A gold medal went to Cole Bennett from Grey Boys for his research that showed that urine can – and should – be used to fertilise gardens.
The Eastern Cape awards event is one of nine provincial events leading into the final Eskom Expo for Young Scientists International Science Fair (ISF), which will be held on 8 October. The ISF will include participants from 35 regions in South Africa and some African countries.
The prize-giving was held virtually on 27 August 2021 because of the COVID-19 pandemic.
“The subjects of learners’ research were so varied. It is fascinating to see how socially astute young people are, and how they want to make a difference,” said provincial coordinator of the Eskom Expo, André Schlemmer.
The COVID-19 pandemic did not stop school learners from entering excellent research projects for the country’s oldest and most prestigious science fair.
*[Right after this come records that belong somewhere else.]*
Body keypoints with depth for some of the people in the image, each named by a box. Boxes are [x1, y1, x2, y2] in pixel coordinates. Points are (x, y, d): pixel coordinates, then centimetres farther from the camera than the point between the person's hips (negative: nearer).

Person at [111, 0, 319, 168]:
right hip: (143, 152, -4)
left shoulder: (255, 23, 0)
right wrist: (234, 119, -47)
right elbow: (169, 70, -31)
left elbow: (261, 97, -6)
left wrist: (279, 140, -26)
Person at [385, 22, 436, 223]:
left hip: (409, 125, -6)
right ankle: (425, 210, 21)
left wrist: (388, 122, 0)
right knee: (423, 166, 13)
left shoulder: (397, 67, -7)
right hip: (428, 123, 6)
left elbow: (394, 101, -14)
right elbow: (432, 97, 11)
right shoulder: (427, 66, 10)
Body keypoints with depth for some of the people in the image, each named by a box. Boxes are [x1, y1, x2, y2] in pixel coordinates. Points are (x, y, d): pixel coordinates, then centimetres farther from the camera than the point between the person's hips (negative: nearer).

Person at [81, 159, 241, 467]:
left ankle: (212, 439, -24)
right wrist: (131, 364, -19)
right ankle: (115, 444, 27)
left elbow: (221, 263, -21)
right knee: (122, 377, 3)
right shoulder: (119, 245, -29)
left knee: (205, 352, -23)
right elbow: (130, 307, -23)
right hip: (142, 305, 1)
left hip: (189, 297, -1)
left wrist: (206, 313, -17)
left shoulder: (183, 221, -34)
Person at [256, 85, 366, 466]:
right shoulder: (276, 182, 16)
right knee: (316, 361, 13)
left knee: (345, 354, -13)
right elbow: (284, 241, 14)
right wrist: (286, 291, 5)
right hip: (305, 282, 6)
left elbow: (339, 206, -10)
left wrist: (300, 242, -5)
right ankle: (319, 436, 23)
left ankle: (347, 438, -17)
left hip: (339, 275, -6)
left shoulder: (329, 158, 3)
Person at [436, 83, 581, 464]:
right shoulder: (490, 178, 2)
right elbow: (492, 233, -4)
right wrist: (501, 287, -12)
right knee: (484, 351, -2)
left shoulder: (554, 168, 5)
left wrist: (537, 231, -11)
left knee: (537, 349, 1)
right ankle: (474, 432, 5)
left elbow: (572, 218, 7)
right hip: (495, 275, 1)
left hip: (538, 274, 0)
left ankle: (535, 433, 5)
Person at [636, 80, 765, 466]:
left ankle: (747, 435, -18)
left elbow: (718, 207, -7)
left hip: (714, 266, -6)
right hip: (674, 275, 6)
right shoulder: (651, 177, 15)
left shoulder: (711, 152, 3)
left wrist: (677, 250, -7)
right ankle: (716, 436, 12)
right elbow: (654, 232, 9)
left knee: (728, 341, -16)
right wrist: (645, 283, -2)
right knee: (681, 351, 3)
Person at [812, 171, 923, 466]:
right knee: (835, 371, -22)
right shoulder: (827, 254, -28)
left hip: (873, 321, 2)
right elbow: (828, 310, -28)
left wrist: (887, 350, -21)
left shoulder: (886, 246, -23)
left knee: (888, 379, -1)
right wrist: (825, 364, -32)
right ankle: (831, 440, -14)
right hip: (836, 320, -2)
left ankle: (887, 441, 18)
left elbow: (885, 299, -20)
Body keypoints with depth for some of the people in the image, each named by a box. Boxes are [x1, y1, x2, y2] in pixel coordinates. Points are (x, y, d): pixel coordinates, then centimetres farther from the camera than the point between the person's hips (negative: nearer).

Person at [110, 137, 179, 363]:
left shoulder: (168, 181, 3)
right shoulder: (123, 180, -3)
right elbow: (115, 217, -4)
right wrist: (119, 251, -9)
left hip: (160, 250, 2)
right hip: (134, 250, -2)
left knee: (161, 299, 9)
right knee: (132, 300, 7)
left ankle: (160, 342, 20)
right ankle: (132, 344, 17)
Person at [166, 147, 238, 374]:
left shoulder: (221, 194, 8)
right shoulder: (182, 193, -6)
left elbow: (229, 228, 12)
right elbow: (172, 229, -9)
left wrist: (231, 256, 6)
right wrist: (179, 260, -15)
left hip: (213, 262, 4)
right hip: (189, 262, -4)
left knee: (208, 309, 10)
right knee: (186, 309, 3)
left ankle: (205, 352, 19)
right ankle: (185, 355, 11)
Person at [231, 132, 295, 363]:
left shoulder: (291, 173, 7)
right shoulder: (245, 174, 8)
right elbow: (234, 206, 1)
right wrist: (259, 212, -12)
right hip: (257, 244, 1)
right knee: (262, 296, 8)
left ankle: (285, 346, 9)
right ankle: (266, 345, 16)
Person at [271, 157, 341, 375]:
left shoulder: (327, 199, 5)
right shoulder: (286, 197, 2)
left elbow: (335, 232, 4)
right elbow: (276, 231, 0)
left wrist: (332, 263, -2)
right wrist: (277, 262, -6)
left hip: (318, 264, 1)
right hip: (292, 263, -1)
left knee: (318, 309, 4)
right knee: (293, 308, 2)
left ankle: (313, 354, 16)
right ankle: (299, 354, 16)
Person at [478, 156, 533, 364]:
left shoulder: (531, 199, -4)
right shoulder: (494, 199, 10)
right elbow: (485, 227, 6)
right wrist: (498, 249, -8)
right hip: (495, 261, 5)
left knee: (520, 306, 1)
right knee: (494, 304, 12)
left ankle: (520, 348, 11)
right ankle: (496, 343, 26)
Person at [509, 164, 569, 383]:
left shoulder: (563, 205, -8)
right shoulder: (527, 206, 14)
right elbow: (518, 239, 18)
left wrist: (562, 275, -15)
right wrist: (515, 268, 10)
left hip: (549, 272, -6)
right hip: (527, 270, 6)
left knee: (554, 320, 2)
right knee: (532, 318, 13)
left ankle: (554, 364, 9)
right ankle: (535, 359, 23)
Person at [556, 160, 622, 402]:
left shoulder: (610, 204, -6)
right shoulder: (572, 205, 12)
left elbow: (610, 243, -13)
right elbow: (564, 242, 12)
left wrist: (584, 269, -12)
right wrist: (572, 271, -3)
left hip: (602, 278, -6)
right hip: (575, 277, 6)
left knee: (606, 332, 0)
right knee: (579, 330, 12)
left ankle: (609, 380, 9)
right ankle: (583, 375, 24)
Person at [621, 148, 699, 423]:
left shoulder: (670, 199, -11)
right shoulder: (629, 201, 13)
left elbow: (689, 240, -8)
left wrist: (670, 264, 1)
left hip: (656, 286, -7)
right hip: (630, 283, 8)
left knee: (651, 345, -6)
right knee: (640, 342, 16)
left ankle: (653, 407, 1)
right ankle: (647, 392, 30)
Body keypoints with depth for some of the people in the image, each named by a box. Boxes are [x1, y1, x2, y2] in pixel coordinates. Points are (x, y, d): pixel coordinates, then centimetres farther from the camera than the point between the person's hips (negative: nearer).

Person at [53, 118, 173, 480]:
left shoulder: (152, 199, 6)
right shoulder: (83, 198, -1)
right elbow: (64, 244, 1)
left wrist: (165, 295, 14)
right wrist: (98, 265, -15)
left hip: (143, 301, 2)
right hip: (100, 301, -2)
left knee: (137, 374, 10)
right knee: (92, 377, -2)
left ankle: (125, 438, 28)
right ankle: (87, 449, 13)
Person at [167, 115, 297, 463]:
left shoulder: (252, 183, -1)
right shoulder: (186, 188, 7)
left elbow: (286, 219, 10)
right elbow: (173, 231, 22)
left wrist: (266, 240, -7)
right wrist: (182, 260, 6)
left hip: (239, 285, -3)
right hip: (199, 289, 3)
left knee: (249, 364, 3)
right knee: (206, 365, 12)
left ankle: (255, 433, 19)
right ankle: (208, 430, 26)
A wide range of subjects were covered, ranging from social sciences to energy and engineering. Top of the list, though, was the category of earth sciences.
The Expo is part of Eskom’s broader strategy of skills development, investing in science, technology, engineering, mathematics and innovation (STEMI) subjects at school level, says Schlemmer.
“As the primary funder, Eskom endeavours to cultivate a research mind set in the youth through programmes such as the Eskom Expo for Young Scientists” says Eskom Development Foundation CEO, Cecil Ramonotsi.
Now in its 41st year, the Eskom Expo is endorsed by the Department of Public Enterprises, Department of Science and Innovation, the Department of Basic Education and has also received recognition from the Presidency. It sees learners presenting their scientific research work to judges, professionals from the private sector, academics, scientists, and educators, learners from other schools, parents as well as other interested members from the general community.